Let’s try to get best performace. if n is number of lists and m is length of lists then we can get O(nm + nlogn + n) plus some probability of hash codes to be equal for different lists.

Major steps:

1. Calculate hash codes*
2. Sort them
3. Go over list to find dupes

* this is important step. for simlicity you can calc hash as = … ^ (list[i] << i) ^ (list[i + 1] << (i + 1))

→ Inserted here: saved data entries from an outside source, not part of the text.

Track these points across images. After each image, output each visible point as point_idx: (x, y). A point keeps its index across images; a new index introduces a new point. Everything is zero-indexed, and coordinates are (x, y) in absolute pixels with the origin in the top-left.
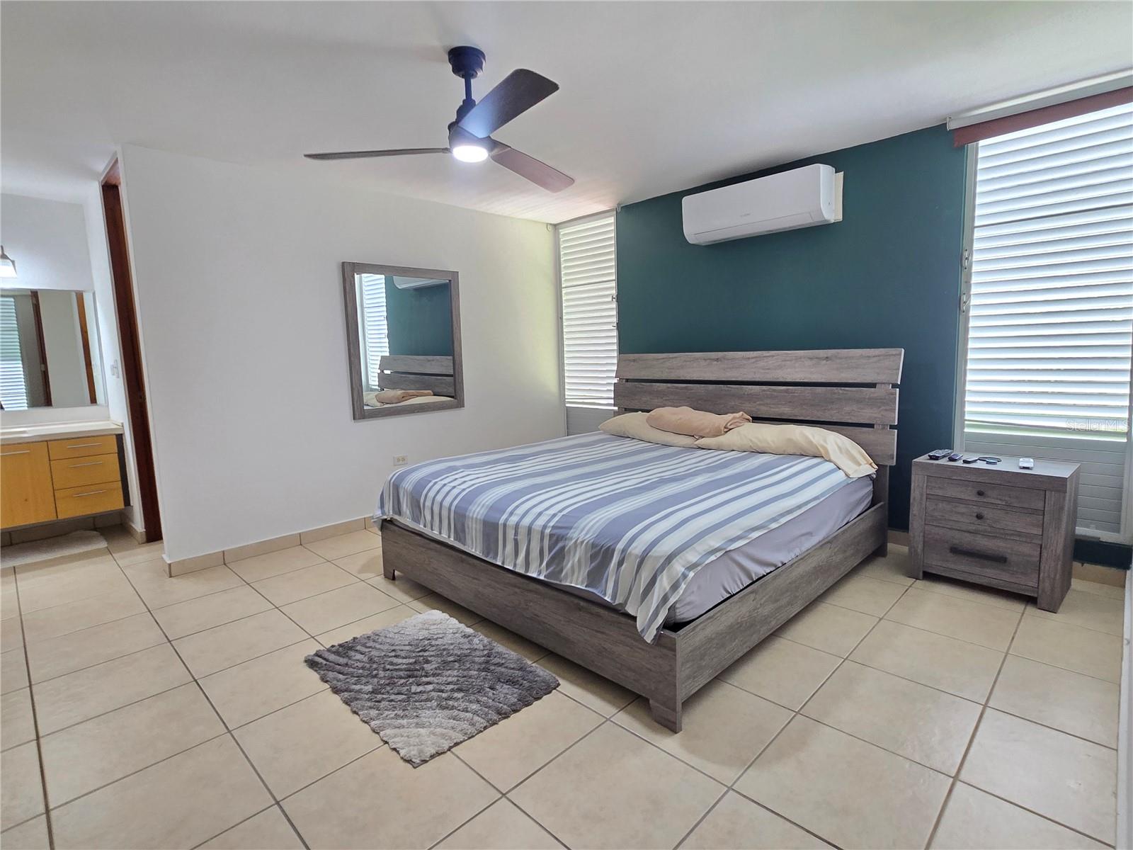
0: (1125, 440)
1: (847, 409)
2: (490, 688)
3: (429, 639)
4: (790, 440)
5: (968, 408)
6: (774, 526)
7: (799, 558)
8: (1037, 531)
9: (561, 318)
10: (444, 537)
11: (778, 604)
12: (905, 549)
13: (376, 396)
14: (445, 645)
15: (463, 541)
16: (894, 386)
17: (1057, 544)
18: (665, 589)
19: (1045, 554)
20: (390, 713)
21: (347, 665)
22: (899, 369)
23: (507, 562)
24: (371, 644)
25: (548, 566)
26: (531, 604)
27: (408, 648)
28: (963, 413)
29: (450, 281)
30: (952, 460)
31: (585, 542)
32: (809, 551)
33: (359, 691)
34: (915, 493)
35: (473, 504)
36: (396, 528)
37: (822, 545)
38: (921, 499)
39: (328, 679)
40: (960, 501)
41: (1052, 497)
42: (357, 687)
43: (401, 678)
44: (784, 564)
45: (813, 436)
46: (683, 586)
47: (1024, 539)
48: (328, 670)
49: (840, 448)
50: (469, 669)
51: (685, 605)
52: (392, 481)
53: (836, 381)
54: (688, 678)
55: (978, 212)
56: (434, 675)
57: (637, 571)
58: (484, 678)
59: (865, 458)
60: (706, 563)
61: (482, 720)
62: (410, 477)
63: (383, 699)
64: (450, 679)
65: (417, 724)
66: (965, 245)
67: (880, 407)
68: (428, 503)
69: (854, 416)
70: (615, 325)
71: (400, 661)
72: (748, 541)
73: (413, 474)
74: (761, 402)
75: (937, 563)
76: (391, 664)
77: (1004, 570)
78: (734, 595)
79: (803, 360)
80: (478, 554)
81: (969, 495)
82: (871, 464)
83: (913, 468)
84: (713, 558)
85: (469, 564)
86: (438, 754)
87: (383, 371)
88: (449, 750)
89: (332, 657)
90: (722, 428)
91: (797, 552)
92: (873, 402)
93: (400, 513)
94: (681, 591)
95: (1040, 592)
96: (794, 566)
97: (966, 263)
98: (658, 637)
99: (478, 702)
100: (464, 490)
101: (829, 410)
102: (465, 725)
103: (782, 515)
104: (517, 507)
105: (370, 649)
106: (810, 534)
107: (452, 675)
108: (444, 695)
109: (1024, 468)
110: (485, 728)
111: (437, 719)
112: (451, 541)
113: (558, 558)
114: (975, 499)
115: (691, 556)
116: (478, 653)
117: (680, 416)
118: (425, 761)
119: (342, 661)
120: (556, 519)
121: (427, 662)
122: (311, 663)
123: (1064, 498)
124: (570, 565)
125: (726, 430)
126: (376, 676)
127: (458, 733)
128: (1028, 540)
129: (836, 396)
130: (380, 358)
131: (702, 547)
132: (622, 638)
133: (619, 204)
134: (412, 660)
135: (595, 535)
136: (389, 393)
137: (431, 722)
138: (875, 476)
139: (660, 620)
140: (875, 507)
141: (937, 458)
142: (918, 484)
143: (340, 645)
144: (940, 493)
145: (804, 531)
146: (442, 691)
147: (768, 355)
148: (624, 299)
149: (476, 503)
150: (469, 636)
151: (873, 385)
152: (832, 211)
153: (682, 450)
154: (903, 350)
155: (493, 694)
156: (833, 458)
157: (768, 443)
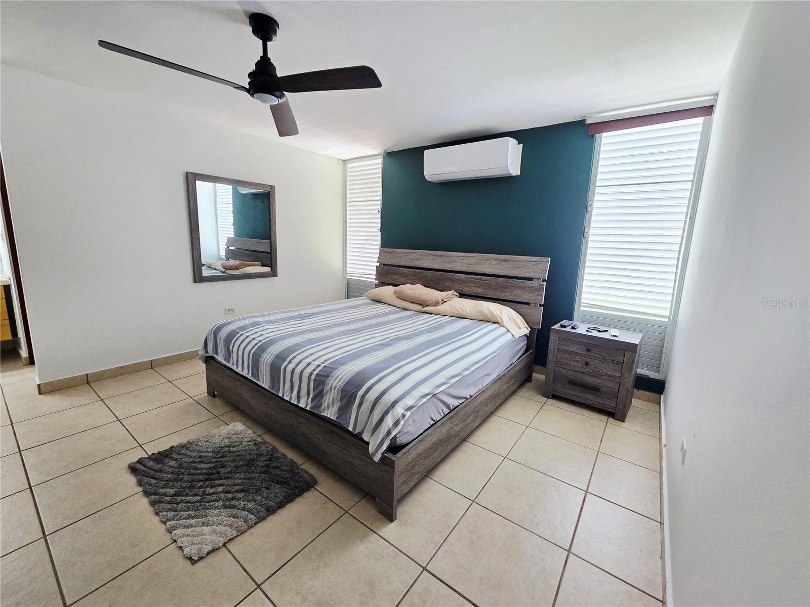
0: (667, 320)
1: (516, 292)
2: (265, 488)
3: (229, 447)
4: (481, 311)
5: (583, 296)
6: (467, 373)
7: (481, 391)
8: (618, 374)
9: (346, 222)
10: (245, 373)
11: (467, 422)
12: (543, 377)
13: (222, 264)
14: (239, 451)
15: (257, 377)
16: (544, 280)
17: (630, 381)
18: (389, 426)
19: (621, 388)
20: (184, 513)
21: (160, 471)
22: (546, 271)
23: (286, 394)
24: (183, 451)
25: (312, 400)
26: (301, 425)
27: (210, 454)
28: (580, 299)
29: (269, 192)
30: (573, 328)
31: (337, 388)
32: (487, 387)
33: (165, 495)
34: (551, 347)
35: (265, 353)
36: (215, 363)
37: (495, 382)
38: (554, 351)
39: (142, 484)
40: (576, 354)
41: (628, 355)
42: (162, 491)
43: (200, 481)
44: (471, 396)
45: (494, 310)
46: (402, 423)
47: (611, 379)
48: (144, 475)
49: (509, 318)
50: (253, 472)
51: (403, 434)
52: (213, 330)
53: (510, 275)
54: (403, 483)
55: (599, 177)
56: (226, 478)
57: (371, 412)
58: (263, 480)
59: (523, 324)
60: (419, 405)
61: (255, 517)
62: (225, 328)
63: (182, 501)
64: (237, 481)
65: (203, 523)
66: (590, 198)
67: (534, 293)
68: (235, 349)
69: (519, 297)
70: (379, 229)
71: (202, 466)
72: (449, 385)
73: (228, 326)
74: (465, 285)
75: (561, 390)
76: (196, 468)
77: (598, 396)
78: (438, 421)
79: (491, 260)
80: (267, 387)
81: (581, 350)
82: (527, 328)
83: (551, 332)
84: (425, 400)
85: (262, 393)
86: (214, 550)
87: (228, 248)
88: (224, 545)
89: (150, 463)
90: (440, 301)
91: (480, 387)
92: (530, 289)
93: (217, 354)
94: (400, 426)
95: (617, 410)
96: (477, 397)
97: (589, 208)
98: (383, 458)
99: (254, 500)
100: (261, 341)
101: (505, 292)
102: (241, 522)
103: (472, 365)
104: (295, 357)
105: (182, 456)
106: (489, 375)
107: (239, 478)
108: (230, 496)
109: (614, 336)
110: (256, 524)
111: (220, 517)
112: (249, 377)
113: (319, 396)
114: (585, 353)
115: (409, 401)
116: (262, 458)
117: (415, 291)
118: (201, 558)
119: (158, 467)
120: (320, 369)
121: (223, 466)
122: (133, 469)
123: (635, 355)
124: (326, 402)
125: (442, 302)
126: (181, 480)
127: (233, 530)
128: (613, 379)
129: (509, 284)
130: (227, 238)
131: (417, 394)
132: (360, 455)
133: (385, 151)
134: (212, 465)
135: (344, 384)
136: (232, 262)
137: (215, 520)
138: (528, 335)
139: (385, 447)
140: (528, 353)
141: (564, 327)
142: (553, 340)
143: (159, 453)
144: (566, 348)
145: (485, 374)
146: (229, 492)
147: (470, 255)
148: (385, 213)
149: (267, 352)
150: (259, 444)
151: (531, 279)
152: (514, 169)
153: (414, 314)
154: (550, 259)
155: (267, 493)
156: (505, 325)
157: (467, 312)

Edit for those people that think that PLINQ can boost the thing, but not good algorythm. PLINQ can also be added here, because all the steps are easily parallelizable.

My code:

static public void Main()
{
    List<List<int>> list = new List<List<int>>(){
      new List<int>() {0 ,1 ,2, 3, 4, 5, 6 },
      new List<int>() {0 ,1 ,2, 3, 4, 5, 6 },
      new List<int>() {0 ,1 ,4, 2, 4, 5, 6 },
      new List<int>() {0 ,3 ,2, 5, 1, 6, 4 }
    };
    var hashList = list.Select((l, ind) =>
    {
        uint hash = 0;
        for (int i = 0; i < l.Count; i++)
        {
            uint el = (uint)l[i];
            hash ^= (el << i) | (el >> (32 - i));
        }
        return new {hash, ind};
    }).OrderBy(l => l.hash).ToList();
    //hashList.Sort();
    uint prevHash = hashList[0].hash;
    int firstInd = 0;            
    for (int i = 1; i <= hashList.Count; i++)
    {
        if (i == hashList.Count || hashList[i].hash != prevHash)
        {
            for (int n = firstInd; n < i; n++)
                for (int m = n + 1; m < i; m++)
                {
                    List<int> x = list[hashList[n].ind];
                    List<int> y = list[hashList[m].ind];
                    if (x.Count == y.Count && x.SequenceEqual(y))
                        Console.WriteLine("Dupes: {0} and {1}", hashList[n].ind, hashList[m].ind);
                }                    
        }
        if (i == hashList.Count)
            break;
        if (hashList[i].hash != prevHash)
        {
            firstInd = i;
            prevHash = hashList[i].hash;
        }
    }
}